[Page-level text extractions]

= = = =

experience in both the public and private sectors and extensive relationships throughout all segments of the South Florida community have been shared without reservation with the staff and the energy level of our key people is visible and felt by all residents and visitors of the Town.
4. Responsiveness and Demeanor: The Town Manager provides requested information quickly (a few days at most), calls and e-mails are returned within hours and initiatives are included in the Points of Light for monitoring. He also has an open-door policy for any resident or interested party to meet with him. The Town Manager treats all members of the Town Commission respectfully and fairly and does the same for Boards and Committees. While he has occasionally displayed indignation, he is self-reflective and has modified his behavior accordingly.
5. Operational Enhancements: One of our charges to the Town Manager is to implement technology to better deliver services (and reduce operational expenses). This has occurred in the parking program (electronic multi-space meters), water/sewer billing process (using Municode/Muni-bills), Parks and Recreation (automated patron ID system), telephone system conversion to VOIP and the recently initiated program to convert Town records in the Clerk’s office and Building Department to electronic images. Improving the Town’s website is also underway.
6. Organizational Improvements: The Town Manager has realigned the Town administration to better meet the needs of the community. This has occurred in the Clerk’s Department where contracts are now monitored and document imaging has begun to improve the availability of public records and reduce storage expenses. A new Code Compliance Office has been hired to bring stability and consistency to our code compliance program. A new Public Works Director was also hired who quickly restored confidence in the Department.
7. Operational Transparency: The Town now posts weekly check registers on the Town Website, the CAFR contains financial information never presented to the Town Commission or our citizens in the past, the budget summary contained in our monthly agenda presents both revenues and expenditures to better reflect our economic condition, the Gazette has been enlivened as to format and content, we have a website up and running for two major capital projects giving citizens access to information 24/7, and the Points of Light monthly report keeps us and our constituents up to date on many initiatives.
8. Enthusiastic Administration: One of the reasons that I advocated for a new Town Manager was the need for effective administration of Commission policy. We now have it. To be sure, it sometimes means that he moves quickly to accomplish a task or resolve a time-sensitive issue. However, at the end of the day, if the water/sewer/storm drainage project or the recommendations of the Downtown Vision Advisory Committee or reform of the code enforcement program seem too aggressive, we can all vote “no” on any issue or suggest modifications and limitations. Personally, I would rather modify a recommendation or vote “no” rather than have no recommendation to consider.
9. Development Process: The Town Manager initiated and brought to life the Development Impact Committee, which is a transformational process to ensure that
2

= = = =

## What is needed
Down to the last line, give the records again exactly.

## Exercise response
experience in both the public and private sectors and extensive relationships throughout all segments of the South Florida community have been shared without reservation with the staff and the energy level of our key people is visible and felt by all residents and visitors of the Town.
4. Responsiveness and Demeanor: The Town Manager provides requested information quickly (a few days at most), calls and e-mails are returned within hours and initiatives are included in the Points of Light for monitoring. He also has an open-door policy for any resident or interested party to meet with him. The Town Manager treats all members of the Town Commission respectfully and fairly and does the same for Boards and Committees. While he has occasionally displayed indignation, he is self-reflective and has modified his behavior accordingly.
5. Operational Enhancements: One of our charges to the Town Manager is to implement technology to better deliver services (and reduce operational expenses). This has occurred in the parking program (electronic multi-space meters), water/sewer billing process (using Municode/Muni-bills), Parks and Recreation (automated patron ID system), telephone system conversion to VOIP and the recently initiated program to convert Town records in the Clerk’s office and Building Department to electronic images. Improving the Town’s website is also underway.
6. Organizational Improvements: The Town Manager has realigned the Town administration to better meet the needs of the community. This has occurred in the Clerk’s Department where contracts are now monitored and document imaging has begun to improve the availability of public records and reduce storage expenses. A new Code Compliance Office has been hired to bring stability and consistency to our code compliance program. A new Public Works Director was also hired who quickly restored confidence in the Department.
7. Operational Transparency: The Town now posts weekly check registers on the Town Website, the CAFR contains financial information never presented to the Town Commission or our citizens in the past, the budget summary contained in our monthly agenda presents both revenues and expenditures to better reflect our economic condition, the Gazette has been enlivened as to format and content, we have a website up and running for two major capital projects giving citizens access to information 24/7, and the Points of Light monthly report keeps us and our constituents up to date on many initiatives.
8. Enthusiastic Administration: One of the reasons that I advocated for a new Town Manager was the need for effective administration of Commission policy. We now have it. To be sure, it sometimes means that he moves quickly to accomplish a task or resolve a time-sensitive issue. However, at the end of the day, if the water/sewer/storm drainage project or the recommendations of the Downtown Vision Advisory Committee or reform of the code enforcement program seem too aggressive, we can all vote “no” on any issue or suggest modifications and limitations. Personally, I would rather modify a recommendation or vote “no” rather than have no recommendation to consider.
9. Development Process: The Town Manager initiated and brought to life the Development Impact Committee, which is a transformational process to ensure that
2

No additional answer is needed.